Uniform-cost Search or Dijkstra's algorithm (Russell Norvig)

As outlined in Russell Norvig Chapter 03: Solving Problems by Searching

Definition

A Search Algorithm that adopts an Uninformed Search Strategy:

When actions have different costs, an obvious choice is to use best-first search where the evalution function is the cost of the path from the root to the current node. This is called Dijkstra’s algorithm by the theoretical computer science community, and uniform-cost search by the AI community. The idea is that while breadth-first search spreads out in waves of uniform depth… uniform-cost search spreads out in waves of uniform path-cost. (p. 95)

Implementation

We implement uniform-cost search as a call to Best-first-search where the evaluation function f(n) is the path cost.

Pseudocode

Properties and Performance

Note that uniform-cost search must use a late goal test, or it risks returning a suboptimal path.

Uniform-cost search is complete and is cost-optimal, because the first solution it finds must have a cost that is at least as low as any other node on the frontier. It considers all paths systematically in order of increasing cost and never gets stuck down a single path (assuming all action costs are \(> \epsilon > 0\), with \(\epsilon\) being a notional minimal bound action cost.

Regarding time and space performance, the complexity is understood in terms of \(\epsilon\) and \(C^*\), the cost of the optimal solution.

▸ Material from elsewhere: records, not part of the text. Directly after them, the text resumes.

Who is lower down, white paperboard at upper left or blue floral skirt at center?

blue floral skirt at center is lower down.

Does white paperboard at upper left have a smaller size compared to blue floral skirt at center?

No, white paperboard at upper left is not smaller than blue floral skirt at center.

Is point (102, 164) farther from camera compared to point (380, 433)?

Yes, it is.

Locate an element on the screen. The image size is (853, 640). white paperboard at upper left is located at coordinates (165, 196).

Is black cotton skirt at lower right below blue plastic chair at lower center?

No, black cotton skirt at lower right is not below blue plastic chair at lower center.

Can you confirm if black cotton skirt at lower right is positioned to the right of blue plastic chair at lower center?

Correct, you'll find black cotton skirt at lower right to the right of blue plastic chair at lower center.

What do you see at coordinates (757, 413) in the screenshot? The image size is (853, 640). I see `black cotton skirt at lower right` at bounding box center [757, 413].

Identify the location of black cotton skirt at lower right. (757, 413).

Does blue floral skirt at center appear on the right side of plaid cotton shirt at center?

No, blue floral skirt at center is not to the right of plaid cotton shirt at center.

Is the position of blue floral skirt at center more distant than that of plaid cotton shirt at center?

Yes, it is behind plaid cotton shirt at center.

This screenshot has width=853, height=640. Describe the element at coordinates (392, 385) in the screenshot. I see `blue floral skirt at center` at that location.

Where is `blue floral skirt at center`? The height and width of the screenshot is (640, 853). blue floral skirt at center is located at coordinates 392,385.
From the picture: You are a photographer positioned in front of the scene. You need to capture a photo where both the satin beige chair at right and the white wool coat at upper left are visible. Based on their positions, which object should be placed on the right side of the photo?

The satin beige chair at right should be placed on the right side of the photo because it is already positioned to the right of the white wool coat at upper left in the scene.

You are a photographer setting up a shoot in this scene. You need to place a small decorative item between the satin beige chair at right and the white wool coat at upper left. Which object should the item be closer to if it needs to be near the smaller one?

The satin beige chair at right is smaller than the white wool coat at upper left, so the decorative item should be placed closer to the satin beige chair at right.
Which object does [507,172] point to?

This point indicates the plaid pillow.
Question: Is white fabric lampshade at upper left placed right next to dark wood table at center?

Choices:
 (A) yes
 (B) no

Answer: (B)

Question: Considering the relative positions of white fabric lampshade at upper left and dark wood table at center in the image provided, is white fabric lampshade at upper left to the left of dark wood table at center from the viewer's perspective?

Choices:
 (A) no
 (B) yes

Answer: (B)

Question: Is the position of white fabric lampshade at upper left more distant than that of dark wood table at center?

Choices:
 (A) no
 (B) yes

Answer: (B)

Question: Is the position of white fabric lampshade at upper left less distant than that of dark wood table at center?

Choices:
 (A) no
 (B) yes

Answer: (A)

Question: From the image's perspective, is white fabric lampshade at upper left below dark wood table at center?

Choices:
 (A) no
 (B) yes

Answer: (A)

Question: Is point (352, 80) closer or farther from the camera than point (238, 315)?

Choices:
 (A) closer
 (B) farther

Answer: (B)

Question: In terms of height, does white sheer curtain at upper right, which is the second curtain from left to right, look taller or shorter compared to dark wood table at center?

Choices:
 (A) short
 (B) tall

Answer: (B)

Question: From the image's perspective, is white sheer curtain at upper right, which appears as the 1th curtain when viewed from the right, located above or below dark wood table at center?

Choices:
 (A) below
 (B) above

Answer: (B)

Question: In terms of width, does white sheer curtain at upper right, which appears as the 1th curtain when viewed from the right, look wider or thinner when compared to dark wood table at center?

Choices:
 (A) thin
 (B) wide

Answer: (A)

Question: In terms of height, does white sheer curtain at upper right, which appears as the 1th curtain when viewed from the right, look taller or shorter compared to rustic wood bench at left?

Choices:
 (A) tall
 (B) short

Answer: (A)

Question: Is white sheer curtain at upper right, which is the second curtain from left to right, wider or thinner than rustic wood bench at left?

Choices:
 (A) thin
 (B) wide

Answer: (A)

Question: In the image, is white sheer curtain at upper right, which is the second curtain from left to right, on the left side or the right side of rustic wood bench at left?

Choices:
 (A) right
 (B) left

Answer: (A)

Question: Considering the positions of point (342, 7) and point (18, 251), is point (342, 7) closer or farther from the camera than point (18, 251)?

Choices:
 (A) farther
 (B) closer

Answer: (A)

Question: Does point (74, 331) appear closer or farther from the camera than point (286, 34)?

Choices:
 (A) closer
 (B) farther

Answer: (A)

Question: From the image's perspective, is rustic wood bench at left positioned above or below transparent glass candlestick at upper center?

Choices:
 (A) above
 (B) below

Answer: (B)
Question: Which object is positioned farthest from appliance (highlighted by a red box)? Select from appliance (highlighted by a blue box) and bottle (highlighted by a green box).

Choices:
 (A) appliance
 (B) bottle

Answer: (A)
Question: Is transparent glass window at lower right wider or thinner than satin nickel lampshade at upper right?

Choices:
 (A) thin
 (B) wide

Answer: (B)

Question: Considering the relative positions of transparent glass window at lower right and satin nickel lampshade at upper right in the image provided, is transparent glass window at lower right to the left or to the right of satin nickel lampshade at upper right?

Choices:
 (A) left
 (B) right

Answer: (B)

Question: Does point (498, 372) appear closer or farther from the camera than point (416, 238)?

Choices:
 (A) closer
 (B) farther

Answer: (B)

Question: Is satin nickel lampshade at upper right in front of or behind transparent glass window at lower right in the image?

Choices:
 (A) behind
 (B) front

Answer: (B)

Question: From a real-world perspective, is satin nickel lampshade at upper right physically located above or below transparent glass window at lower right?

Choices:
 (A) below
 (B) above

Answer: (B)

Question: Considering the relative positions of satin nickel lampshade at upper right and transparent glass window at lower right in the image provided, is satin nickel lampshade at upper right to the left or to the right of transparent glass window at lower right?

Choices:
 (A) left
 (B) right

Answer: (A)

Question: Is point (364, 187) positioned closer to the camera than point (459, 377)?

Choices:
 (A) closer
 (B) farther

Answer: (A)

The algorithm’s worst-case space and time complexity is: \(O(b^{1+ \left \lfloor{C^* / \epsilon}\right \rfloor})\). This can be much worse than breadth-first search’s \(O(b^d)\), since uniform-cost might explore large trees of low-cost actions before exploring high-cost paths which are more useful. When all action costs are equal then the performance is just \(b^{d+1}\), so similar to breadth-first search.